Writer-director Adam Brooks brings a steady, unfussy hand to the material. Best known for writing Definitely, Maybe (2008), he applies a similar sensibility here, keeping the tone light without sacrificing the emotional weight at the story’s core. At just over two hours, the film runs long for a Netflix rom-com, and there are moments where a tighter edit would have sharpened the pacing. Yet for the most part it holds, unspooling as a gentle stroll rather than a sprint. The cinematography by Florian Ballhaus, The One and Only Ivan (2020), leans into warm interiors and glowing city streets, polished but never too slick, creating an inviting visual style that complements the film’s message. There’s a softness to the lighting that gives it the sheen of a studio romance, but moments of intimacy — particularly when the camera lingers on Carson’s expressions — make it feel closer to indie drama than glossy fluff.
Dinner for six, with extra drama on the side.
Thematically, the film works because it doesn’t shy away from its heavier ideas. It’s about grief, yes, but also about the burden of expectations and the compromises adults make when they drift too far from their younger selves. The conceit of a teenager’s dream list shaping an adult’s future is absurd in practice, but as a metaphor it resonates. Each item Alex completes isn’t just about ticking a box, it’s about facing the gap between the life she imagined and the life she has settled into. The film argues, gently but firmly, that those gaps matter, and that rediscovering joy and spontaneity is worth the risk.
Several scenes linger with surprising authenticity: Alex’s stand-up routine at the open mic isn’t a tear-jerking triumph, but a comedic stumble — she’s heckled, awkward, and far from polished, yet her persistence registers as a quietly courageous moment. She also takes a teaching job at a high school within a youth shelter — a position that lets her rediscover her passion and relevance. There’s an impromptu family “sleepout” under the full moon with her brothers Julian (Federico Rodriguez) and Lucas (Dario Ladani Sanchez), where teasing gives way to honest admissions of grief and regret. It may look simple, but the tenderness and tension in that moment bring real texture. Combined with her tempered romantic choice, these moments make the film feel less like a rom-com checklist and more like a lived experience — small, imperfect steps that count for something real.

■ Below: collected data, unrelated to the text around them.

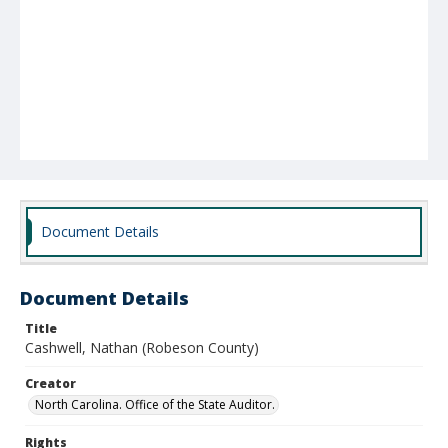
Document Details
Document Details
Title
Cashwell, Nathan (Robeson County)
Creator
North Carolina. Office of the State Auditor.
Rights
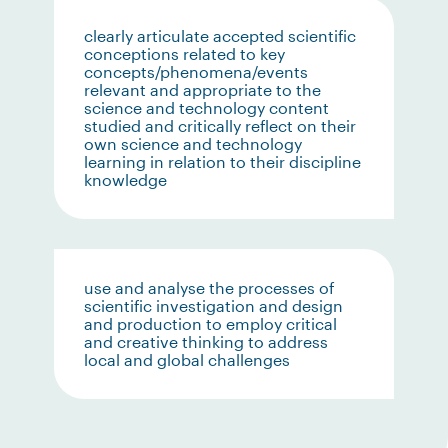
clearly articulate accepted scientific
conceptions related to key
concepts/phenomena/events
relevant and appropriate to the
science and technology content
studied and critically reflect on their
own science and technology
learning in relation to their discipline
knowledge
use and analyse the processes of
scientific investigation and design
and production to employ critical
and creative thinking to address
local and global challenges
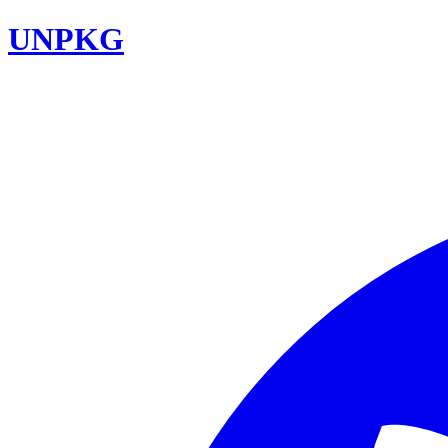
UNPKG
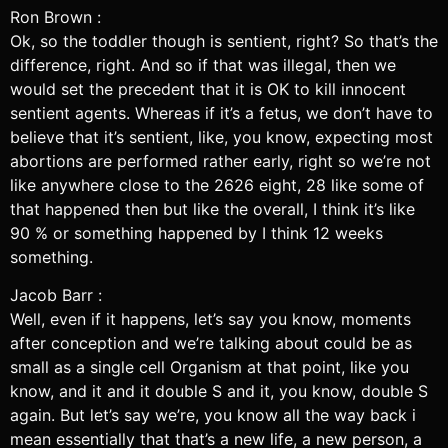
Ron Brown :
Ok, so the toddler though is sentient, right? So that’s the
difference, right. And so if that was illegal, then we
would set the precedent that it is OK to kill innocent
sentient agents. Whereas if it’s a fetus, we don’t have to
believe that it’s sentient, like, you know, expecting most
abortions are performed rather early, right so we’re not
like anywhere close to the 2626 eight, 28 like some of
that happened then but like the overall, I think it’s like
90 % or something happened by I think 12 weeks
something.
Jacob Barr :
Well, even if it happens, let’s say you know, moments
after conception and we’re talking about could be as
small as a single cell Organism at that point, like you
know, and it and it double S and it, you know, double S
again. But let’s say we’re, you know all the way back i
mean essentially that that’s a new life, a new person, a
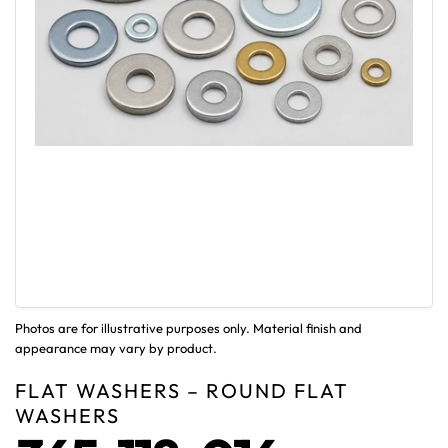
Photos are for illustrative purposes only. Material finish and
appearance may vary by product.
FLAT WASHERS – ROUND FLAT
WASHERS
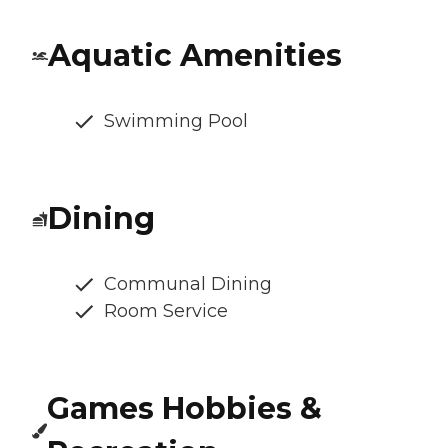
Aquatic Amenities
Swimming Pool
Dining
Communal Dining
Room Service
Games Hobbies &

Counting stars, or just avoiding adulthood?
The Life List doesn’t reinvent the genre, but it doesn’t need to. It’s a film that understands the pleasures of its trappings — the comfort of romance, the catharsis of family drama — and delivers them with sincerity. Sofia Carson gives one of her best performances to date, Connie Britton is magnetic in every scene she inhabits, and the supporting cast provides heart and humor. The runtime is a little indulgent, the beats are familiar, and the film sometimes plays it safe, but it’s also warm, thoughtful, and unexpectedly resonant. For a film that could have coasted on formula, it does more, and that’s worth recommending.